> **Article**
• • • • • • •

It was at this point of their history that God sent fiery serpents among the people, and much people died. They had the experience of death in themselves; as the man says, “But the commandment having come, sin revived, and I died”, Rom 7: 9. The deadly poison of the serpent was a type of the killing power of sin, as it says, sin slew me. There was only one remedy for this condition; that was the uplifted serpent of brass. The Lord refers to this as the type of His death, John 3: 14. It represents that aspect of the death of Christ, the cross, in which God has expressed His judgment of what man is, and in which He has condemned all that man is as in the flesh. “God, having sent his own Son, in likeness of flesh of sin, and for sin, has condemned sin in the flesh”, Rom 8: 3. The state of man in the flesh was such that it could not be improved; God does not undertake to do anything of that kind, He could only condemn it. “Our old man has been crucified with him [Christ]”, Rom 6: 6. Paul, taking account of himself as a man in the flesh, says, “I am crucified with Christ”, Gal 2: 20. “They that are of the Christ have crucified the flesh with the passions and the lusts”, Gal 5: 24. They are not trying to improve it. It is when we have experienced what the flesh is in its sinfulness, utter weakness, and its incapacity for the appreciation of Christ and divine things, it is then we are glad to look at Christ lifted up, not as bearing our sins only, but as made sin for us, bearing all that was due to us, and dying, and in doing so bringing to an end our old Adam condition, closing up our past history for ever. And all this that He might become to us the last Adam, imparting to us His own life. It is the beginning of a new day when we reach this point in the history of our souls. After the brazen serpent Israel came to the springing well. This would prefigure the reception of the Spirit, as the Spirit of life in Christ Jesus. “The law of the Spirit of life in Christ Jesus has set me free from the law of sin and of death”, Rom 8: 2.

From this point Israel is viewed as a new generation; they are now ready to enter into the land of promise. “If any one be in Christ, there is a new creation; the old things have passed away; behold all things have become new”, or new things have come to pass, 2 Cor 5: 17.

• • • • • • •

> **Stored data**
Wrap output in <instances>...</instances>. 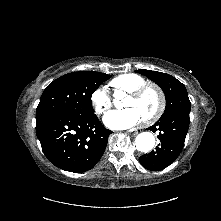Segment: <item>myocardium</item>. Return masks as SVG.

• • • • • • •

> **What you need to do**
(a) Answer these about the passage on the brazen serpent:
(i) Which verse is given where the Lord refers to the uplifted serpent as the type of His death?
(ii) Where did Israel come after the brazen serpent?
(iii) How is Israel viewed from that point on?
(b) Could you extend the passage on the brazen serpent, carrying on after its final sentence?
The data plays no part in what is asked here.

> **Responses**
(a)
(i) John 3: 14
(ii) The springing well
(iii) As a new generation, now ready to enter into the land of promise

(b)
After the brazen serpent, and the springing well, Israel, typically a new generation, make straight for the land of promise, and arriving at the river Jordan, they encamp there three days before passing over. The Jordan was the gateway into the land, and prefigures the death of Christ as the way into the heavenly places where all our blessings lie; our inheritance is on the other side of death, where Christ is. He has gone in by way of death and resurrection, like the ark of the covenant going before the people into the Jordan. We have the antitype of this in the epistle to the Colossians. Believers are said to be identified with Christ in His death, burial and resurrection. “If ye have died with Christ from the elements of the world, why as if alive in the world” &c., Col 2: 20. “Ye are dead, and your life is hid with Christ in God”, Col 3: 3. If we have died with Christ, we have no status in connection with this world, socially, religiously, or politically; our citizenship belongs to another country. There is no other way by which we can enter upon our proper heavenly relationships and privileges save as realising our identification with Christ in His death, burial and resurrection.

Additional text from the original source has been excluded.